かつて新日本プロレスは、総合格闘技の要素を取り入れようと模索した時代がありました。その中で棚橋選手は、当時の代表アントニオ猪木氏に「僕は新日本プロレスのリングで(従来の)プロレスをします」と宣言しました。黒パンツが主流の時代に、長髪で派手なコスチューム。その姿は当初ブーイングも受けましたが、次第に理解され、減っていた観客も戻り、社長に就任するまでになりました。試合後に「みなさん愛してまーす!」と叫ぶのも、彼のトレードマークです。

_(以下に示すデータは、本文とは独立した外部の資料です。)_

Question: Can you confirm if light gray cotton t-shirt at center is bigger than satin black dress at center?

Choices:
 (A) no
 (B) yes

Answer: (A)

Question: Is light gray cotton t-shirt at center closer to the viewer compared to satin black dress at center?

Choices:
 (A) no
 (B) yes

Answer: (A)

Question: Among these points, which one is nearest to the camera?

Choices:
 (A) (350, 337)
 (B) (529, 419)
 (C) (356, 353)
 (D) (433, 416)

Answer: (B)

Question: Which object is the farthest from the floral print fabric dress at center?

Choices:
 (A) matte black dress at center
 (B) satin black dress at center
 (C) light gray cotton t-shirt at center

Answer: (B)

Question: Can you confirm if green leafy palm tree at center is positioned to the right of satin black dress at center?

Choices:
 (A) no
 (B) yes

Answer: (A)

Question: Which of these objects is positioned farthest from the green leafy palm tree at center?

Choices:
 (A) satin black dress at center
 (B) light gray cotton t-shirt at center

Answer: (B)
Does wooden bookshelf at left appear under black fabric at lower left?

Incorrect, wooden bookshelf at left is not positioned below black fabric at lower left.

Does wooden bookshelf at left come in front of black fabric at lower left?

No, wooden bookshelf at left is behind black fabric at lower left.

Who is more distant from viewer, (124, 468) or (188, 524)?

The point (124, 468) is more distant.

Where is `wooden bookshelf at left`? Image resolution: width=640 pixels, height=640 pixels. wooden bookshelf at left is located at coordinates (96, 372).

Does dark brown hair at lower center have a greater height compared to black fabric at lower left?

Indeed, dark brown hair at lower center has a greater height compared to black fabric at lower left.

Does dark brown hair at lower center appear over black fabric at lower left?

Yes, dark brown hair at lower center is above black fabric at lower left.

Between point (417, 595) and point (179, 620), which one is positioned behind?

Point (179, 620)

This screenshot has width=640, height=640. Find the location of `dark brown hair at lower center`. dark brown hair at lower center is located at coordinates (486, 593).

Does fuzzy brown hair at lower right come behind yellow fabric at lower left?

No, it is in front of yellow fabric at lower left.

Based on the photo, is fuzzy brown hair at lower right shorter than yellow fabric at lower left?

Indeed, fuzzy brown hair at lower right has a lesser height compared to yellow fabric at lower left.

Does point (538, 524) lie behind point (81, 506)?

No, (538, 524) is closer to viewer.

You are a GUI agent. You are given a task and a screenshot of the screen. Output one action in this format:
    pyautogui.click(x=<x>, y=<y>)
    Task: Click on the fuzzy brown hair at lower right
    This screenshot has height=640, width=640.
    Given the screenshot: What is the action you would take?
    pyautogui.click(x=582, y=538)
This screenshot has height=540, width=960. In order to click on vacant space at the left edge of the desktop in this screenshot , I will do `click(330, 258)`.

彼の歩みを見ながら、私は教会のことを思いました。「イエス・キリストは、きのうも今日も、また永遠に変わることのない方です」(ヘブライ13章8)。私たちは、福音に何かを付け足したり削ったりするのではなく、ただ純粋にイエス・キリストを伝える教会でありたいと願います。同時に、「すべての人に対してすべてのものになりました」(Ⅰコリント9章22)ともあります。変えてはならない中心を守りつつ、今日を生きる人々の痛みや現実に寄り添うこと。その両立を、みなさんと共に考えていきたいのです。みなさん、愛してまーす!